Direito penal não é solução para tudo. Perto da descriminalização que a gente fez, a criminalização foi residual. Tem gente que acha que se resolve o problema do bullying sem envolver o direito penal. Hoje se joga toda a responsabilidade para a escola. Mas ela não tem estrutura para resolver. A criminalização pode ajudar. O projeto é muito preocupado em proteger a vítima, que é a grande injustiçada do sistema penal brasileiro.
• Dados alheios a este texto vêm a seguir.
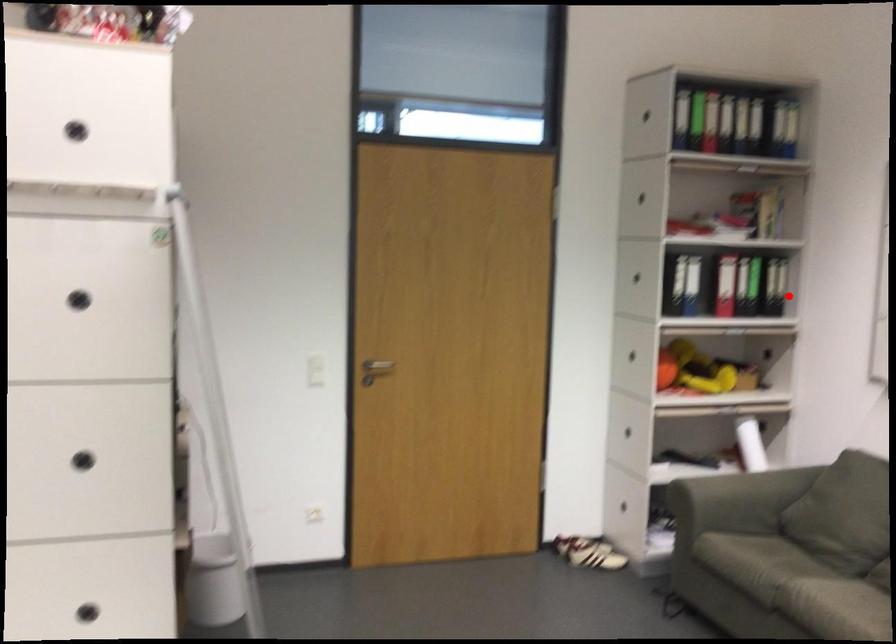
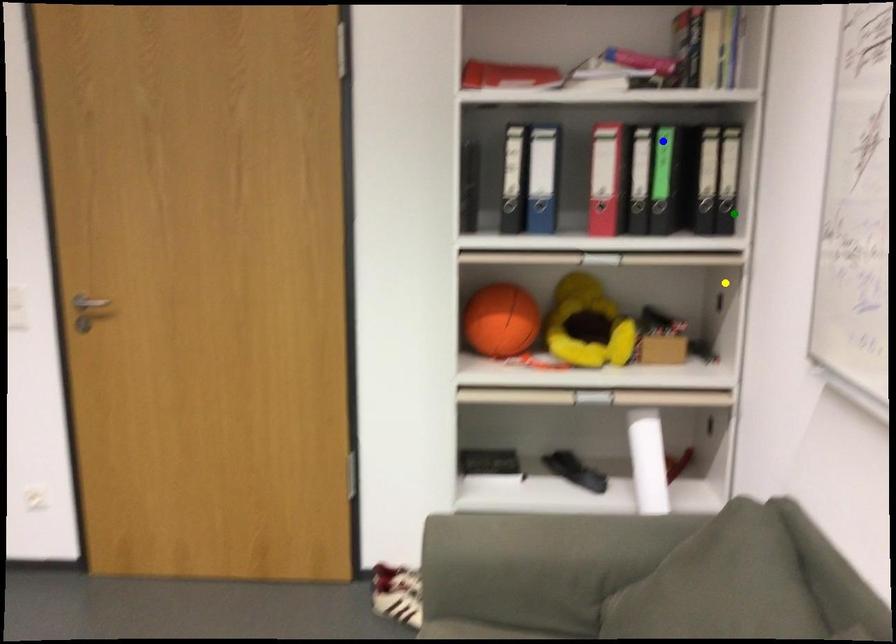
Question: I am providing you with two images of the same scene from different viewpoints. A red point is marked on the first image. You are given multiple points on the second image. Which point in image 2 represents the same 3d spot as the red point in image 1?

Choices:
 (A) green point
 (B) blue point
 (C) yellow point

Answer: (A)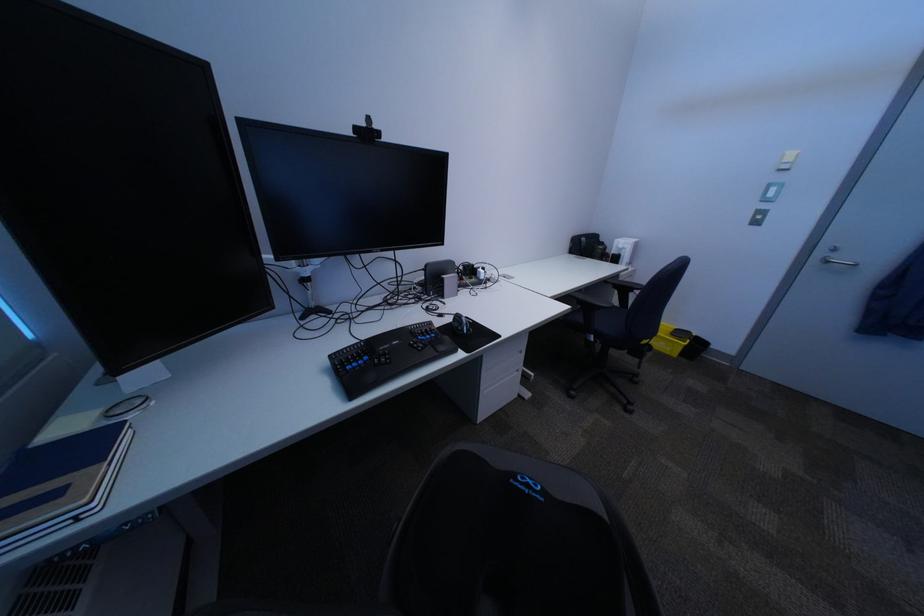
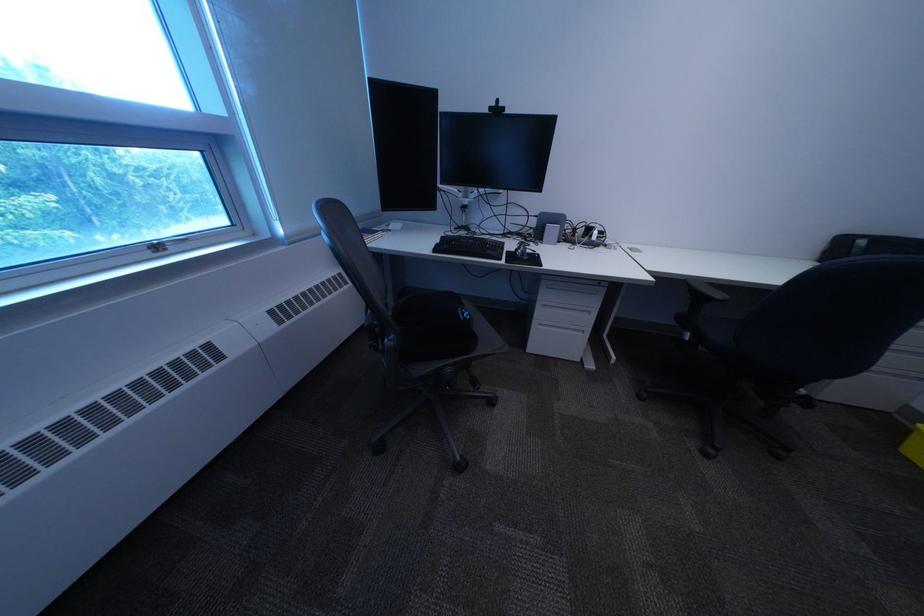
Where in the second image is the point corresponding to point 608,338 from the first image?

(704, 336)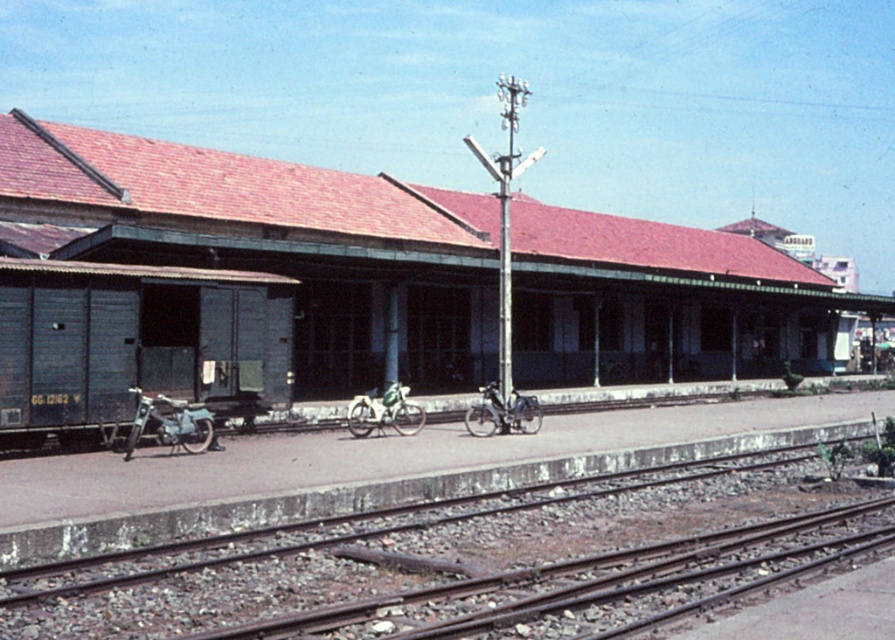
Question: Which point is closer to the camera taking this photo?

Choices:
 (A) (355, 400)
 (B) (181, 408)
 (C) (122, 371)
 (D) (548, 524)

Answer: (D)

Question: Considering the real-world distances, which object is closest to the brown metal tracks at lower center?

Choices:
 (A) blue wooden train at left
 (B) metallic blue bicycle at left
 (C) shiny metallic bicycle at center
 (D) wooden train car at left

Answer: (B)

Question: Which point is farther to the camera?

Choices:
 (A) (226, 388)
 (B) (203, 598)
 (C) (139, 428)
 (D) (482, 429)

Answer: (D)

Question: Does brown metal tracks at lower center have a lesser width compared to shiny metallic bicycle at center?

Choices:
 (A) no
 (B) yes

Answer: (A)

Question: Can you confirm if blue wooden train at left is positioned above shiny metallic bicycle at center?

Choices:
 (A) yes
 (B) no

Answer: (A)

Question: Can you confirm if wooden train car at left is positioned below blue wooden train at left?

Choices:
 (A) no
 (B) yes

Answer: (A)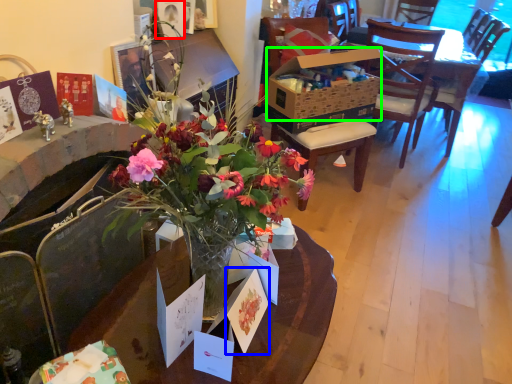
Question: Based on their relative distances, which object is nearer to picture frame (highlighted by a red box)? Choose from postcard (highlighted by a blue box) and box (highlighted by a green box).

Choices:
 (A) postcard
 (B) box

Answer: (B)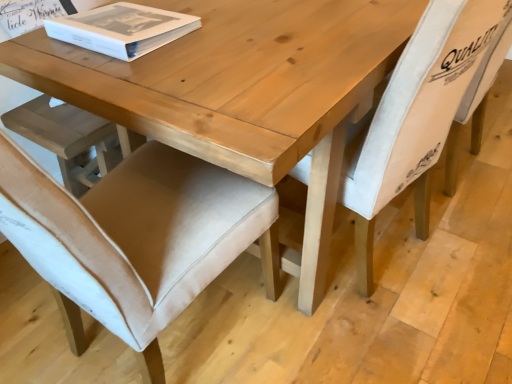
Question: Is light beige fabric chair at center, the first chair in the right-to-left sequence, taller or shorter than white paper book at upper left?

Choices:
 (A) short
 (B) tall

Answer: (B)

Question: Considering the positions of light beige fabric chair at center, the first chair in the right-to-left sequence, and white paper book at upper left in the image, is light beige fabric chair at center, the first chair in the right-to-left sequence, bigger or smaller than white paper book at upper left?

O professor Renê Dotti alega que deixou a comissão por ela ter sido pautada pela imprensa e pelo marketing do Senado, e por não ter aprofundado a discussão acadêmica. Houve isso?
Ele ficou quatro meses na comissão. Era o relator da parte geral, talvez a mais importante do projeto. Poderia ter chamado os pares acadêmicos à comissão, mas não o fez. Concordo com ele na crítica e a dirijo a ele próprio. Você não pode fazer reforma penal em 2013 às escondidas, juntar uma equipe de sábios a portas fechadas e entregar para a sociedade o fruto da sua sabedoria. Tudo tem de ser exposto de maneira transparente. Reforma às escondidas, só no tempo da ditadura.

Há risco de insegurança jurídica com essa proposta, como apontam alguns críticos?
Insegurança jurídica nós temos com o Código Penal de hoje. Quem fez o Código de hoje não foi capaz de distinguir dolo e culpa, que são lições primárias do direito penal. Se o sujeito atropela, dependendo do lugar, vai responder por homicídio culposo; dependendo, vai responder por até 30 anos de cadeia.

Há críticas em relação ao fim do livramento condicional, proposto pelo projeto. Qual a vantagem de acabar com esse benefício do preso?
A gente entendeu que o livramento condicional estava mordendo o mesmo espaço da progressão de regime, só que ela é muito superior. Na progressão, o preso vai do regime mais severo para o mais brando. O projeto aumentou o lapso para a progressão de regime dos crimes violentos ou de grave ameaça. Hoje, no livramento condicional, o cara está na penitenciária e amanhã está na rua. Essa solução de ir devolvendo a pessoa à sociedade gradualmente me parece mais interessante. Não vai superlotar os presídios.

Como o senhor define o projeto do ponto de vista ideológico? Tem viés conservador e liberal ao mesmo tempo?
É um projeto de marca liberal do começo ao fim. Mas preocupado com a questão da defesa da sociedade contra a impunidade. Ele foi liberal até o ponto em que a solução reclamava solução contrária. O projeto não tem linha única. Ele foi construído com diálogos na busca de um consenso. Não foi monólogo. As penas aumentadas pelo projeto são raríssimas.  No geral, ele as diminui.